1995 Flatiron 3MB Bouzouki

Update August 2016: I've updated portions of the blog post and will post a few new extra pictures, soon. Suffice to say, I've made a 2nd bridge for this for use in stringing this in tenor guitar range (CGDA or DGBE) with octaves and I've also made the original bridge adjustable. It's currently strung GDAE as normal and also has a nice K&K pickup installed with a jack at the tailpiece. Strings are currently 40w, 30w, 18w, 11 and I've recorded a new soundclip and taken a few new pics of the adjustments:

The frets are freshly leveled and dressed.

The bridge is now adjustable (thankee-Gods).

I also added a jack for the K&K pickup right through the tailpiece and replaced the original strap buttons with nicer, more old-fashioned ones.

Now back to the original post...

I've wanted a practical bouzouki since I was in high school (I was learning mandolin at the time), but I haven't gotten around to fulfilling that until this Friday when this arrived. I knew I wanted a Flatiron "pancake" style zouk as I'd tried them before and loved the simplicity, feel, and mids-y, 70s Planxty-ish tone from them. So -- I posted a want-ad on MandolinCafe (don't you love that site?) and a reply came from Mr. Charley (thanks!) with a photo of this curious, brown-stained, satin-finished, '95 model zouk. I can't help but like the oddballs (most Flatiron zouks are finished in natural) and so the aesthetics matched-up perfectly.

It's 21 years of age as of this post, so there's a ding or two here and there, but overall it's in excellent shape and I had it setup on-the-dot after just 10 minutes of adjustments (it was playing nice to begin with) out of the case. I was playing a show Friday night, so I brought it along to show off, and when our first set (plugged-in acoustic) was rained-out, I got to play this a bunch for the remainder of our now-indoors second set. I'm super-pleased. It's just what was needed -- especially on backup for old-timey songs like Skillet Good & Greasy and the like.

This one is solid spruce over solid, birdseye maple.

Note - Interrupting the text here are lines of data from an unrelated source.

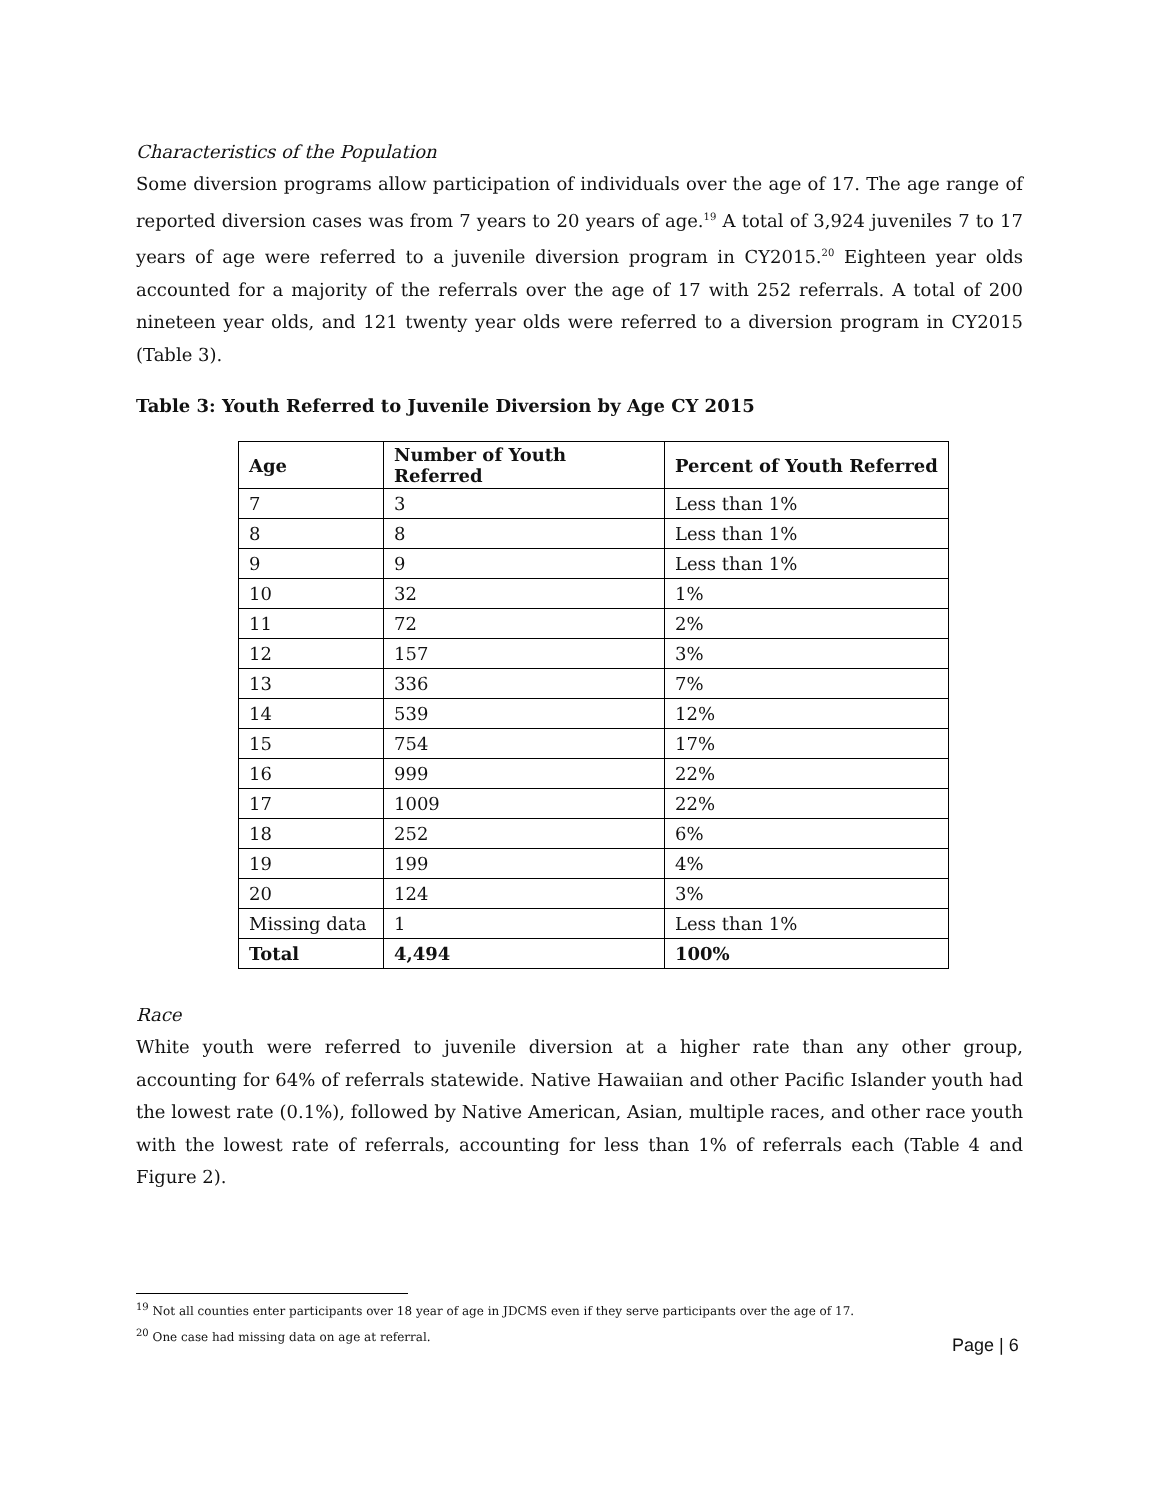Characteristics of the Population
Some diversion programs allow participation of individuals over the age of 17. The age range of reported diversion cases was from 7 years to 20 years of age.<sup>19</sup> A total of 3,924 juveniles 7 to 17 years of age were referred to a juvenile diversion program in CY2015.<sup>20</sup> Eighteen year olds accounted for a majority of the referrals over the age of 17 with 252 referrals. A total of 200 nineteen year olds, and 121 twenty year olds were referred to a diversion program in CY2015 (Table 3).
Table 3: Youth Referred to Juvenile Diversion by Age CY 2015
| Age | Number of Youth Referred | Percent of Youth Referred |
| --- | --- | --- |
| 7 | 3 | Less than 1% |
| 8 | 8 | Less than 1% |
| 9 | 9 | Less than 1% |
| 10 | 32 | 1% |
| 11 | 72 | 2% |
| 12 | 157 | 3% |
| 13 | 336 | 7% |
| 14 | 539 | 12% |
| 15 | 754 | 17% |
| 16 | 999 | 22% |
| 17 | 1009 | 22% |
| 18 | 252 | 6% |
| 19 | 199 | 4% |
| 20 | 124 | 3% |
| Missing data | 1 | Less than 1% |
| Total | 4,494 | 100% |
Race
White youth were referred to juvenile diversion at a higher rate than any other group, accounting for 64% of referrals statewide. Native Hawaiian and other Pacific Islander youth had the lowest rate (0.1%), followed by Native American, Asian, multiple races, and other race youth with the lowest rate of referrals, accounting for less than 1% of referrals each (Table 4 and Figure 2).
<sup>19</sup> Not all counties enter participants over 18 year of age in JDCMS even if they serve participants over the age of 17.
<sup>20</sup> One case had missing data on age at referral.
Page | 6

The neck is maple as well and the board and bridge are ebony.

I play these in GDAE tuning and tonally, this is far-more-similar to older flatback zouks of the 70s than it is to a modern Celtic-style zouk which generally has a bigger body with either a carved or induced dome/arch to the top. The "new-style" instruments will have a lot more bass oomph but if you're like me, that's actually not an advantage with an instrument like this where you want it to sit in its own frequency range within a group rather than blend directly into the same response range as guitars.

I like these to have a "waaarrrng" sound rather than a "thrummm" sound, if that makes sense to you.

The frets have only the tiniest wear, so a level/dress won't be needed for a good while.

I'll probably make a new, ebony, adjustable bridge for this (I like to be able to nudge my setup on the fly -- it's just a hair low on the G at the moment), but the original one sounds good.

The scale is 23 1/2" on these guys so the unwound A is just at the point it could sound thin as an unwound string, but I've never been keen on wound As in octave mando/zouk GDAE stringing (they lose the brushy, jangly sound I like), so I was happy to hear a nice, balanced sound out of this with only 16s for the A.

The binding and purfling really pops against the brown, huh?

The dark stain covers up the eye-popping birdseye to some degree, but in the sun you can see it jump right out.

The later Flatirons, thankfully, use nicer-grade tuners like these.

Don't you love the look of the old pancake body style? It's a classic look that gives these instruments a bit more timelessness than some other (read: modern, Celtic-tinged) zouk designs.